Both factors may have led to the rare jammed canopy problem.


Lately I seem to be having more snippets of dreams about my most recent Past Life as a RAF pilot than my other Past Life as a young Shepard boy guarding sheep who was killed by a wild animal.


Yet the Shepard PL is far more revealing as far as validating a PL whereas the RAF PL is more exciting which leads me to the real reason why I am having more dreams about my RAF PL.


The Past Life involving the young Shepard boy provided a stronger validation than the RAF Past Life because as a young Shepard boy I had an Out Of Body Experience (OOBE) as I laid dying on the ground whereas in this life, as a young child, I knew nothing at all about OOBE's, to me that is a strong personal validation.
 
It got a little strange the other day; I was scanning and creating copies of typewritten pages of a "book" by a friend of my father-in-law who told of his army air force experience flying a P-51. His name is Bob Planck; I was also reading other threads here talking about Max Planck and it seemed a little strange. Bob ended up being a German prisoner-of-war after being shot down.


As I recall, the canopy on the P-51 was changed from one made of separate panels to a one-piece one that they called a "bubble" that increased visibility, no mention was made about difficulty of one type or the other trapping the pilot in what I read.
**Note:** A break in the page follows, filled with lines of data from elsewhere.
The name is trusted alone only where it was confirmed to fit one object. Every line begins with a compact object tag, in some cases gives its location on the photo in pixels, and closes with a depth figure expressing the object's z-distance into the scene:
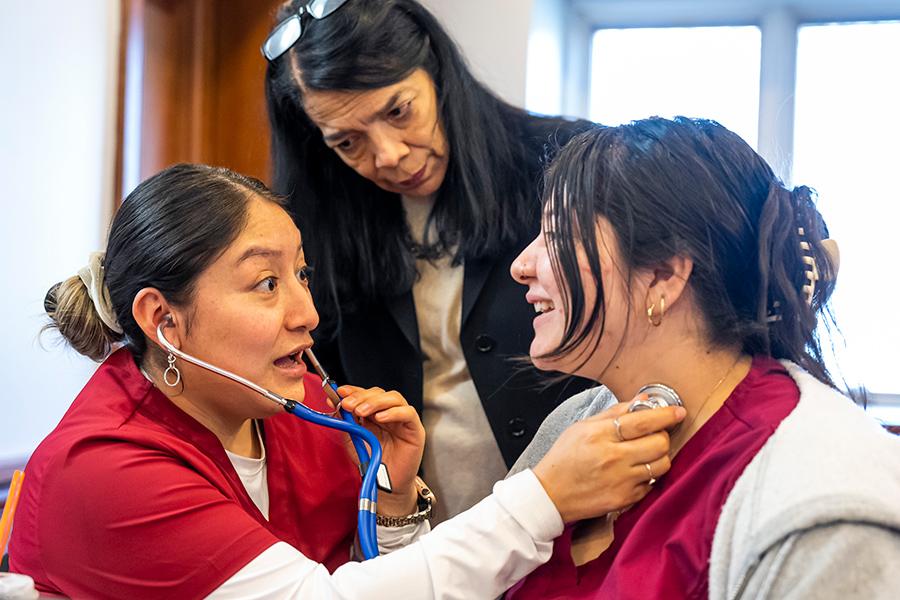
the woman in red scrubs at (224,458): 1.25
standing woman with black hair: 1.76
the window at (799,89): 2.86
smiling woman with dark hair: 1.18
The bubble canopy was probably used on newer versions of the plane after Bob was shot down.
 
KenJ said:
His name is Bob Planck; I was also reading other threads here talking about Max Planck and it seemed a little strange. Bob ended up being a German prisoner-of-war after being shot down.
I wonder how POW's with German surnames were treated by the Germans? I went to junior high and high school with a guy named Mehrtens. He joined the army about 1970 and was stationed in West Germany. He said everywhere he went there the locals asked him if he spoke German. But like most 2nd and 3rd generation German-Americans he didn't.
 
My father-in-law's friend was stationed in England and did not mention anything concerning his name in the 105 pages of his early life, training, flights, capture, release, and reunions with others. It was an interesting read; I'm not sure what he intended to do with what he wrote, probably just recording something for his family. He certainly did not receive special treatment by his captors.
 
My own Father had a German last name and it would have been more German had Immigration not messed with it to make it more English.


He was in the US Army Air Corps and then the Air Force from 1943 to 1963 and was in fact stationed in Germany just shortly after the end of WWII.
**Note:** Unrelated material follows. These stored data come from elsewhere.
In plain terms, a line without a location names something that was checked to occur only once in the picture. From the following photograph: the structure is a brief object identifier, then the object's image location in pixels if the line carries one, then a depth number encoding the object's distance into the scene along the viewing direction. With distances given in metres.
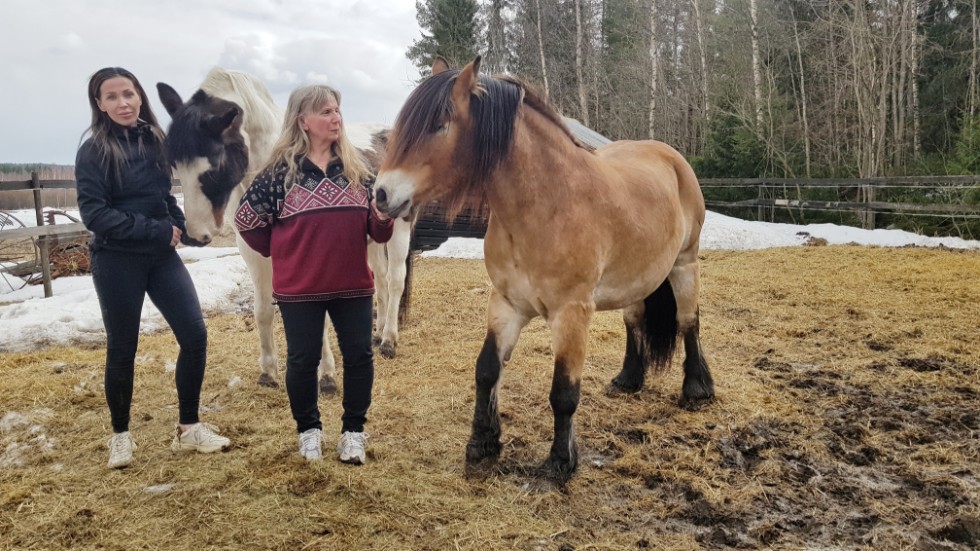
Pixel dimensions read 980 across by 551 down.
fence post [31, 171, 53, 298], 7.78
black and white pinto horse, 3.08
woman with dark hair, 2.54
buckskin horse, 2.24
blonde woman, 2.50
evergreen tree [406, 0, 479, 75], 23.90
In spite of his ancestry and his last name, he did not speak a word of German, but I, his oldest Son, learned German as a very young child from a German speaking relative/Nanny.


As far as I know, none of HIS living relatives (Brother and children) spoke German, but I learned and spoke it with such gusto as a young child that strangers would ask my Mother if I had been born in Germany.
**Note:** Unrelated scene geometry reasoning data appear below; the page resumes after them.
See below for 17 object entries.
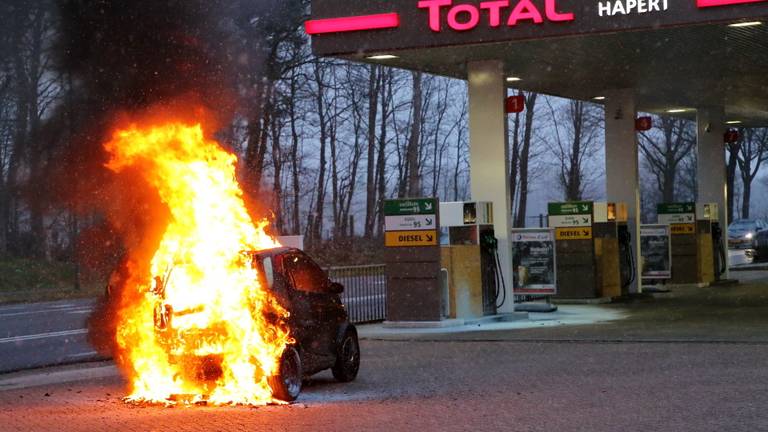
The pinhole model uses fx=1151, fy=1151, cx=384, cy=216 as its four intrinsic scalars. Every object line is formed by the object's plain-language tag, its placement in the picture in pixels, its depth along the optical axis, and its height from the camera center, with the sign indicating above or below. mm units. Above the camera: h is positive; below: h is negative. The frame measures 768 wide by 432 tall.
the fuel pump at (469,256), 21000 -300
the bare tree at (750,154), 75625 +5123
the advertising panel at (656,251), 30859 -475
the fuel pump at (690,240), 32531 -232
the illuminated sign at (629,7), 17672 +3524
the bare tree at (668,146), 69750 +5420
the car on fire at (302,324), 11875 -875
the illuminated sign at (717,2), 17050 +3407
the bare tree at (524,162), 58656 +4016
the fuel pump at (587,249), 25766 -303
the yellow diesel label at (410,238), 20250 +51
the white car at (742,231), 54528 -12
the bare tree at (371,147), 50500 +4331
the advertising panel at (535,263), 24203 -550
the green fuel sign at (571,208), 25766 +625
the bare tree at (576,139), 64244 +5562
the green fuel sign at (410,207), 20312 +612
Perhaps my speaking German was a "throwback" to an earlier life in German, and perhaps one of the Past Lives I do remember, a young Shepard boy attacked by a Wolf and killed was in fact in Germany.


Auf Wiedersehen, haben Sie ein guten Tag!!! (Till we meet again, have a good day!!!) :)
 
hydrolad said:
My own Father had a German last name and it would have been more German had Immigration not messed with it to make it more English.
Maybe the family changed it during WWI? There was so much anti-German prejudice at that time that many changed the name so it didn't sound German. German Jews changed it so it didn't sound Jewish. If you think about people you know or have known it's easy to imagine what the original name was. The largest sub groups of whites in the U.S. are German and Irish. Have you known anyone with a last name of Martin? I think Martin was probably Mehrten. Sometimes they would drop a letter where there was a double letter such as xxmann became xxman. Little things like that. My parents had a family friend whose last name was Stymans. That was probably something like Steinmetz, which would have been a Jewish name. In my city there was a prominent family 100 years ago named Einstein. They were wealthy and among other things they owned a bank. About 1917 they changed the name to Eaton.